Another way of phrasing this is that in ML/AI textbooks often begin by assuming there's a function you're approximating. But in the vast majority of cases where NNs are used, there is no such function -- there is no function tokens -> meanings (eg., "i am hungry" is ambigious).

But in the abstract math case there is a function, {boards} -> Legal|Illegal is a function, there are no ambiguous boards

So: of the infinite number of f* approximations to f_game, any is valid in the limit len(X) -> inf. Of the infinite number f*_lang to f_language, all are invalid (each in their own way).

  • > A "world model" is a model of a data generating process which isn't reducible-to or constituted by its measures. > However the world isnt made out of language, nor coffee made out of thermometers. So a model of the data isnt a mdoel of its generating process.

    So is V-JEPA 2 actually generating a world model, as you've defined it here? Its still just sampling data - visual data, tactile feedback etc is all reducible to quantized data. It seems like you could build useful models that seem to generalize without that. For example, a model could learn to stop dropping things without ever developing a theory of gravity.

    Probably I'm still misunderstanding too much for this to be useful, but what I've read from you in this thread is way more useful to my understanding than what I've seen before.

    • I'll have to read the JEPA article in more detail before commenting specifically on whether "world model" is appropriate. However procedural-action models have, in my view, a special place in the area of modelling the world.

      While they may not be world models under my definition above, they are something like world-model-generating-models. They work like our sensory-motor system which itself builds "procedural proxy models" of the world -- and these become world models when they are cognised (, conceptualised, made abstract, made available for the imagination, etc.).

      Contrast a very simple animal which can move a leaf around vs., a more complex one (eg., a mouse, etc.) which can imagine the leaf in various orientations. It's that capacity, esp. of mammals (, birds, etc.) to reify their sensory-motor "world-model-generating" capacity, eg., in imagination, which allows them to form world models in their heads. We require something like imagination in order to be able to hypotheticate a general model, form a hypothetical action, and try that action out.

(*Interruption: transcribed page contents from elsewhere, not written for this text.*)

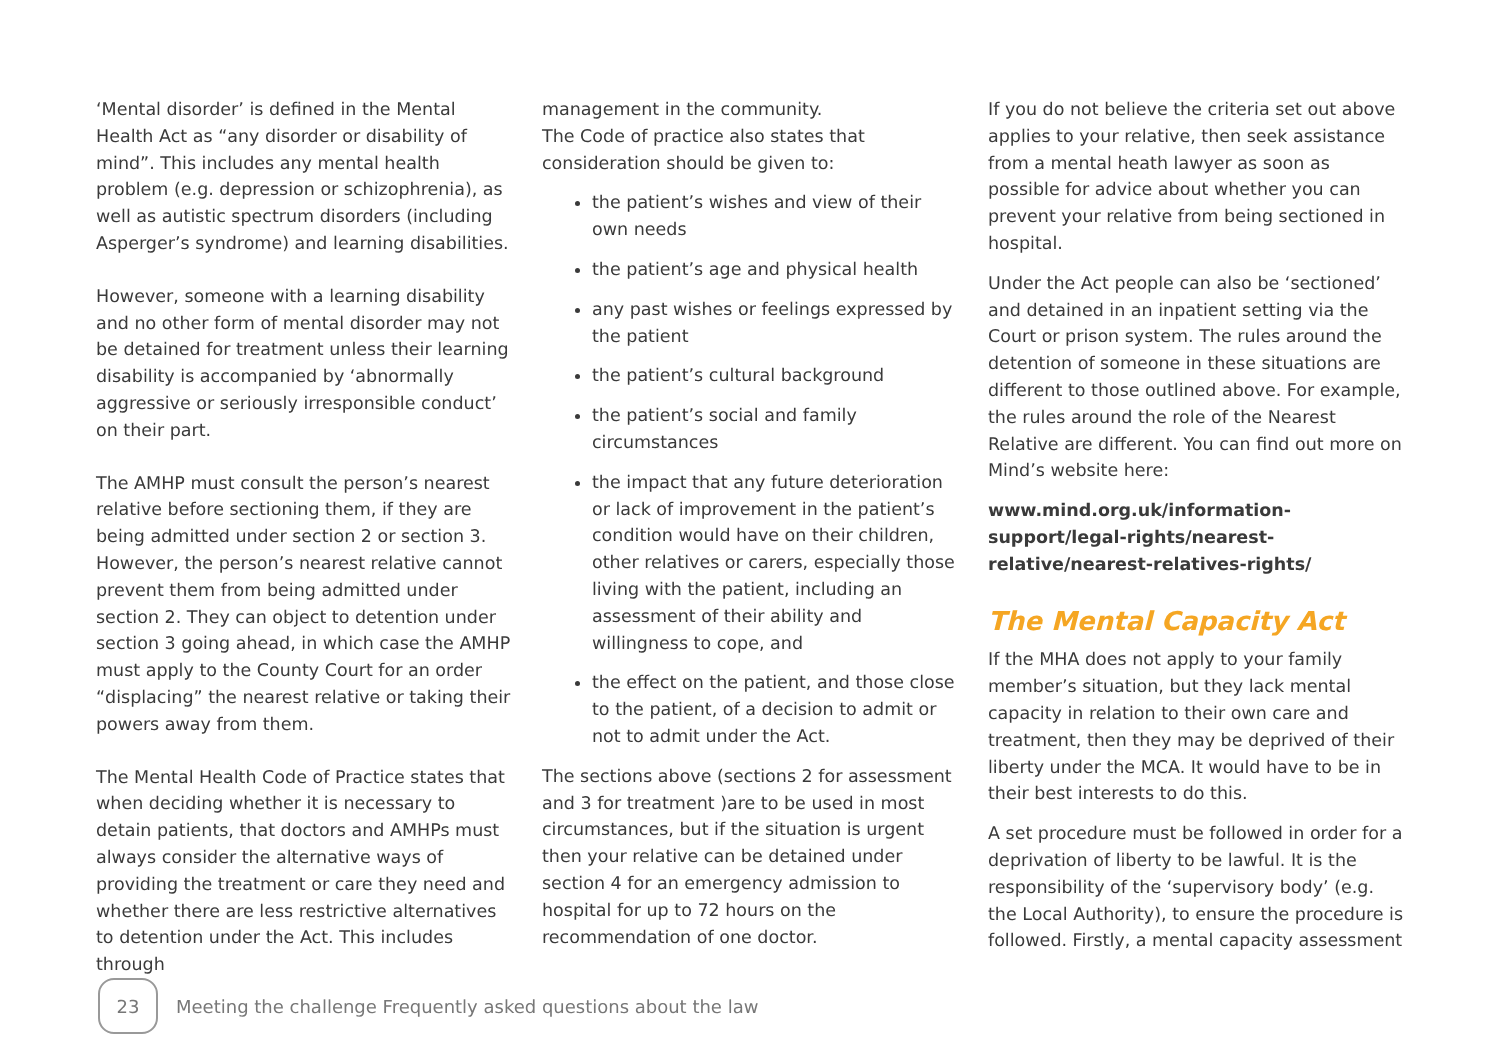‘Mental disorder’ is defined in the Mental Health Act as “any disorder or disability of mind”. This includes any mental health problem (e.g. depression or schizophrenia), as well as autistic spectrum disorders (including Asperger’s syndrome) and learning disabilities.
However, someone with a learning disability and no other form of mental disorder may not be detained for treatment unless their learning disability is accompanied by ‘abnormally aggressive or seriously irresponsible conduct’ on their part.
The AMHP must consult the person’s nearest relative before sectioning them, if they are being admitted under section 2 or section 3. However, the person’s nearest relative cannot prevent them from being admitted under section 2. They can object to detention under section 3 going ahead, in which case the AMHP must apply to the County Court for an order “displacing” the nearest relative or taking their powers away from them.
The Mental Health Code of Practice states that when deciding whether it is necessary to detain patients, that doctors and AMHPs must always consider the alternative ways of providing the treatment or care they need and whether there are less restrictive alternatives to detention under the Act. This includes through
management in the community.
The Code of practice also states that consideration should be given to:
the patient’s wishes and view of their own needs
the patient’s age and physical health
any past wishes or feelings expressed by the patient
the patient’s cultural background
the patient’s social and family circumstances
the impact that any future deterioration or lack of improvement in the patient’s condition would have on their children, other relatives or carers, especially those living with the patient, including an assessment of their ability and willingness to cope, and
the effect on the patient, and those close to the patient, of a decision to admit or not to admit under the Act.
The sections above (sections 2 for assessment and 3 for treatment )are to be used in most circumstances, but if the situation is urgent then your relative can be detained under section 4 for an emergency admission to hospital for up to 72 hours on the recommendation of one doctor.
If you do not believe the criteria set out above applies to your relative, then seek assistance from a mental heath lawyer as soon as possible for advice about whether you can prevent your relative from being sectioned in hospital.
Under the Act people can also be ‘sectioned’ and detained in an inpatient setting via the Court or prison system. The rules around the detention of someone in these situations are different to those outlined above. For example, the rules around the role of the Nearest Relative are different. You can find out more on Mind’s website here:
www.mind.org.uk/information-support/legal-rights/nearest-relative/nearest-relatives-rights/
The Mental Capacity Act
If the MHA does not apply to your family member’s situation, but they lack mental capacity in relation to their own care and treatment, then they may be deprived of their liberty under the MCA. It would have to be in their best interests to do this.
A set procedure must be followed in order for a deprivation of liberty to be lawful. It is the responsibility of the ‘supervisory body’ (e.g. the Local Authority), to ensure the procedure is followed. Firstly, a mental capacity assessment
23
Meeting the challenge Frequently asked questions about the law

      I'm less concerned about making this distinct clear for casual observes in the case of robotics, because imv, competent acting in the world can lead to building world models. Whereas most other forms cannot.

      What these robots require, to have world models in my view, would be firstly these sensory-motor models and then a reliable way of 1) acquiring new SM mdoels live (ie., learning motor techniques); and 2) reporting on what they have learned in a reasoning/cognitive context.

      Robotics is just at stage0 here, the very basics of making a sensory-motor connection.

    • Sorry to go off on what may seem to be a tangent (equivocating only bcos i struggle to get the pt across succinctly?)

      This too could form the basis of a productive skepticism towards the usefulness of coding agents, unlike what has caught attention here. (Referring specifically to the post by tptacek)

      For example, we could look at feedback from the lisp community (beyond anecdata) on the usefulness of LLMs? Since it's what one might call "syntax-lite", a lack of true generalization ability ("no possible world model for an unavoidably idiosyncratic DSL-friendly metalanguage") could show up as a lack of ability to not just generate code, but even to fix it..

      Beyond that, the issue how much the purported world-shattering usefulness of proof assistants based on say, Lean4, must depend on interpolating say, mathlib..

      In short, please link the papers :)

      >There are two follow up papers showing the representations are "entangled", a euphemism for statistical garbage, but I can't be bothered at the moment to find them.